Explanation: Keep only rows with numeric data and convert all columns to numeric type.
hdi_clean <- hdi_clean %>% drop_na()
head(hdi_clean)
## # A tibble: 6 × 5
## Country Life_Expectancy Expected_Schooling Mean_Schooling GNI_per_Capita
## <chr> <dbl> <dbl> <dbl> <dbl>
## 1 Iceland 82.7 18.9 13.9 69117.
## 2 Norway 83.3 18.8 13.1 112710.
## 3 Switzerland 84.0 16.7 13.9 81949.
## 4 Denmark 81.9 18.7 13.0 76008.
## 5 Germany 81.4 17.3 14.3 64053.
## 6 Sweden 83.3 19.0 12.7 66102.
Explanation: Remove any rows with missing values in any column, then view the cleaned data.
means <- hdi_clean %>% summarise(
Mean_Life_Expectancy = mean(Life_Expectancy, na.rm = TRUE),
Mean_Expected_Schooling = mean(Expected_Schooling, na.rm = TRUE),
Mean_Mean_Schooling = mean(Mean_Schooling, na.rm = TRUE),
Mean_GNI_per_Capita = mean(GNI_per_Capita, na.rm = TRUE))
means
## # A tibble: 1 × 4
## Mean_Life_Expectancy Mean_Expected_Schooling Mean_Mean_Schooling
## <dbl> <dbl> <dbl>
## 1 73.1 13.5 9.11
## # ℹ 1 more variable: Mean_GNI_per_Capita <dbl>
Explanation: Calculate the mean of each of the four variables across all countries.

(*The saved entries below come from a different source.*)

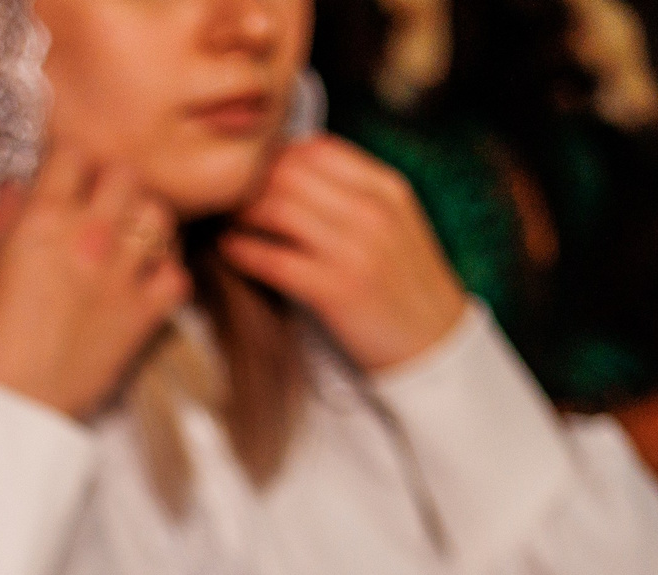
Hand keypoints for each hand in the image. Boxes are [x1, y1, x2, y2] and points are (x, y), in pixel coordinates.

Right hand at [0, 145, 191, 420]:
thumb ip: (1, 219)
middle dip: (110, 184)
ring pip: (159, 216)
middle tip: (98, 204)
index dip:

write.csv(hdi_clean, "hdi_cleaned.csv", row.names = FALSE)
Explanation: Save the cleaned dataset as CSV file.
ggplot(hdi_clean, aes(x = Life_Expectancy)) + geom_histogram(bins = 20, fill = "steelblue", color = "black") +
labs(title = "Distribution of Life Expectancy at Birth", x = "Years", y = "Number of Countries") + theme_minimal()
Explanation: Create histogram showing distribution of life expectancy across countries.
ggplot(hdi_clean, aes(x = GNI_per_Capita, y = Life_Expectancy)) + geom_point(color = "darkred", size = 3) +
labs(title = "Life Expectancy vs GNI per Capita", x = "GNI per Capita (2021 PPP $)", y = "Life Expectancy (years)") + theme_minimal()
Explanation: Create scatter plot showing relationship between GNI and life expectancy.
ggplot(hdi_clean, aes(x = Expected_Schooling, y = Mean_Schooling)) + geom_point(color = "darkgreen", size = 3) +
labs(title = "Expected Years of Schooling vs Mean Years of Schooling", x = "Expected Years", y = "Mean Years") + theme_minimal()
Explanation: Create scatter plot comparing expected and actual years of schooling.